PHOTO MARTIN TREMBLAY, LA PRESSE

Le foulard SiBelle a d’abord été distribué sur l’internet, à très petite échelle.

Le foulard SiBelle a d’abord été distribué sur l’internet, à très petite échelle. Jusqu’à ce que Dominique Van Winden donne à Fanie St-Onge, conseillère en marketing, le mandat de revoir son image de marque et sa stratégie de commercialisation, en 2018.

« On a transformé le modèle pour développer des salons partenaires », explique celle-ci.

La vente en ligne a été éliminée, pour concentrer l’énergie sur la création d’un réseau de coiffeuses qui non seulement distribueraient le foulard, mais aussi assureraient son ajustement, en donnant aux cheveux rapportés une coupe appropriée au visage.

Passionnée par l’aventure, touchée par la mission, Fanie a rapidement proposé à Dominique de se joindre à SiBelle. Les deux femmes de tête étaient dorénavant de mèche.

Elles entrent dans l’antre

Le lancement de cette nouvelle approche se conjuguerait avec une participation à l’émission des dragons. Après une soigneuse préparation, l’enregistrement de leur présentation a eu lieu à la fin de février dernier.

Cependant, tous les participants ne se retrouvent pas en ondes… « Habituellement, les dragons avisent l’entreprise une semaine avant la diffusion si elle a été retenue, signale Dominique Van Winden. Mais la COVID-19 est arrivée et Radio-Canada a décidé de nous avertir trois semaines à l’avance pour nous permettre de nous préparer. »

La diffusion aurait lieu le 29 avril. Hélas, les salons qu’elles voulaient intéresser étaient dorénavant fermés.

« On n’avait plus aucun point de vente physique qui pouvait vendre notre produit et on allait avoir une très belle visibilité à Radio-Canada dans trois semaines », décrit la coiffeuse entrepreneure.

Il y avait de quoi s’arracher les cheveux.

La solution : faire demi-tour vers la vente directe aux clientes. « On a fait un virage à 360 et on a développé une boutique en ligne », raconte Fanie St-Onge, avec un enthousiasme qui lui fait prendre 180 degrés de trop.

Avec le confinement, il était toutefois impossible d’engager un photographe et un mannequin. « Nos photos ont été prises à la main chez Dominique… »
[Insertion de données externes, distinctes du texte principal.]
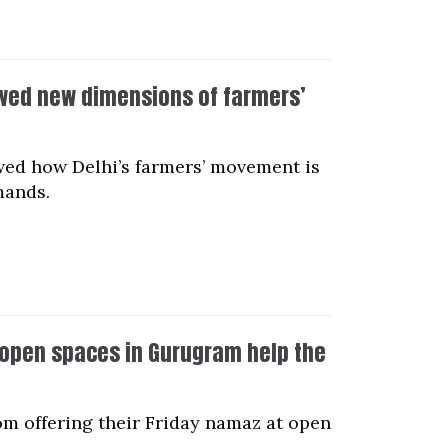
ed new dimensions of farmers’
d how Delhi’s farmers’ movement is
mands.
t open spaces in Gurugram help the
om offering their Friday namaz at open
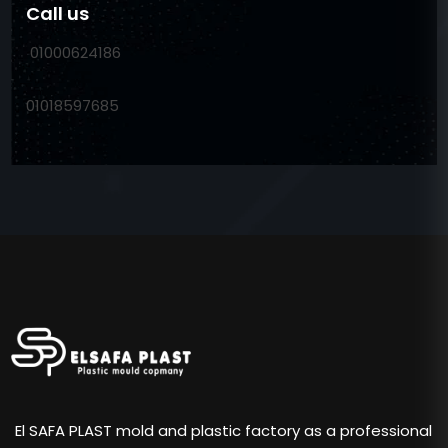
Call us
01000624186
01018597685
El SAFA PLAST mold and plastic factory as a professional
Avec des enfants au travers, je faisais l’école à la maison. Ma cuisine était devenue un studio de photographie !

Fanie St-Onge

Autre obstacle, leur modèle d’affaires original voulait que les mèches de cheveux soient coupées et adaptées aux clientes par les coiffeuses des salons participants. Dominique a mis au point quelques coupes préliminaires que les clientes pourraient adapter sans trop de difficulté… si elles étaient bien guidées. « Il a fallu faire des tutoriels », ajoute Dominique. « Même si je ne voulais pas nécessairement que mon visage apparaisse, je n’avais pas le choix, il a fallu que je passe au plan B, et que je sois de front dans cet ajustement. »
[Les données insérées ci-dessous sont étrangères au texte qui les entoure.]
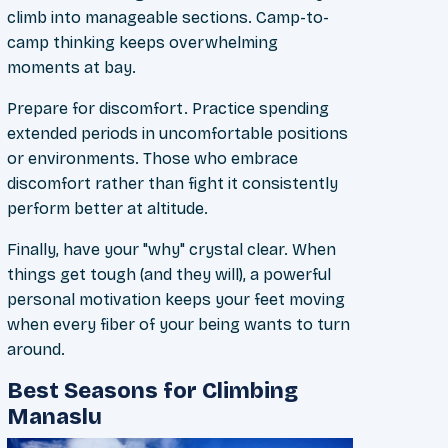
climb into manageable sections. Camp-to-
camp thinking keeps overwhelming
moments at bay.
Prepare for discomfort. Practice spending
extended periods in uncomfortable positions
or environments. Those who embrace
discomfort rather than fight it consistently
perform better at altitude.
Finally, have your "why" crystal clear. When
things get tough (and they will), a powerful
personal motivation keeps your feet moving
when every fiber of your being wants to turn
around.
Best Seasons for Climbing
Manaslu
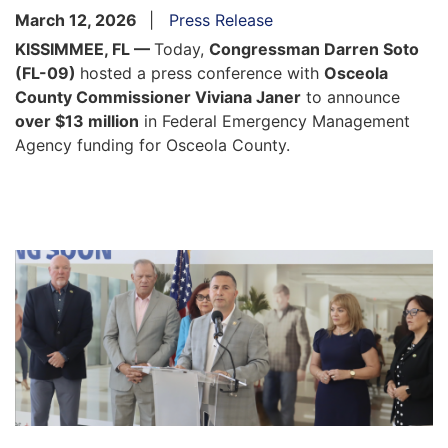
March 12, 2026
Press Release
KISSIMMEE, FL —
Today,
Congressman Darren Soto
(FL-09)
hosted a press conference with
Osceola
County Commissioner Viviana Janer
to announce
over $13 million
in Federal Emergency Management
Agency funding for Osceola County.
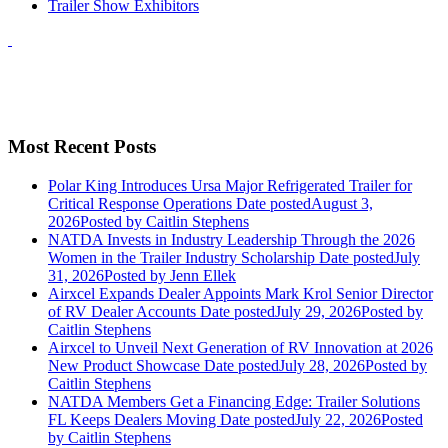
Trailer Show Exhibitors
Most Recent Posts
Polar King Introduces Ursa Major Refrigerated Trailer for
Critical Response Operations
Date posted
August 3,
2026
Posted
by Caitlin Stephens
NATDA Invests in Industry Leadership Through the 2026
Women in the Trailer Industry Scholarship
Date posted
July
31, 2026
Posted
by Jenn Ellek
Airxcel Expands Dealer Appoints Mark Krol Senior Director
of RV Dealer Accounts
Date posted
July 29, 2026
Posted
by
Caitlin Stephens
Airxcel to Unveil Next Generation of RV Innovation at 2026
New Product Showcase
Date posted
July 28, 2026
Posted
by
Caitlin Stephens
NATDA Members Get a Financing Edge: Trailer Solutions
FL Keeps Dealers Moving
Date posted
July 22, 2026
Posted
by Caitlin Stephens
PHOTO MARTIN TREMBLAY, LA PRESSE

Dominique Van Winden a mis au point quelques coupes préliminaires que les clientes pourraient adapter sans trop de difficulté

Son associée, pendant ce temps, préparait une offensive sur Facebook et sur Instagram.
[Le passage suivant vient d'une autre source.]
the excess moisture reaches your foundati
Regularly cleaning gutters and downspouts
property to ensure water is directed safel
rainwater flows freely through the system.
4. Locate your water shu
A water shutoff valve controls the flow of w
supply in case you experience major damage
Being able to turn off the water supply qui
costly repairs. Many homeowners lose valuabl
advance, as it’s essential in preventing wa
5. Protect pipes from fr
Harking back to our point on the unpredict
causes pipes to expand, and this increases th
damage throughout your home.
En trois semaines, le site était en ligne, prêt pour la diffusion du 29 avril.

Un autre virage

Après la diffusion, les deux associées capillaires ont progressé sur deux fronts : elles ont concrétisé des ventes en ligne quotidiennement, et près de 80 salons ont signalé leur intérêt.

Mais à la mi-mai, on ignorait encore quand ces établissements pourraient rouvrir et il était difficile de concrétiser les ententes. « Pour eux aussi, on a fait tout un virage », poursuit Fanie St-Onge.

Elle leur a offert de créer pour chacun un microsite de vente en ligne, sur lequel, outre les foulards et articles de SiBelle, ils pourraient offrir leurs propres produits. « Nous pouvons donc les aider à prendre eux aussi un virage, parce qu’on ne sait pas s’il va y avoir une deuxième vague », fait valoir Mme St-Onge.

Une quarantaine d’ententes ont été signées avec des salons répartis un peu partout au Québec. Les foulards et les bandeaux qui portent les mèches sont fabriqués par une entreprise de Longueuil. Les cheveux naturels sont achetés en Chine.

« On entre dans notre deuxième production dans deux semaines », indique Fanie.

Vous vous le demandiez, sans doute : la dragonne « Isabèle Chevalier a accepté notre offre de 10 % pour 30 000 $ d’investissement », nous apprend Dominique.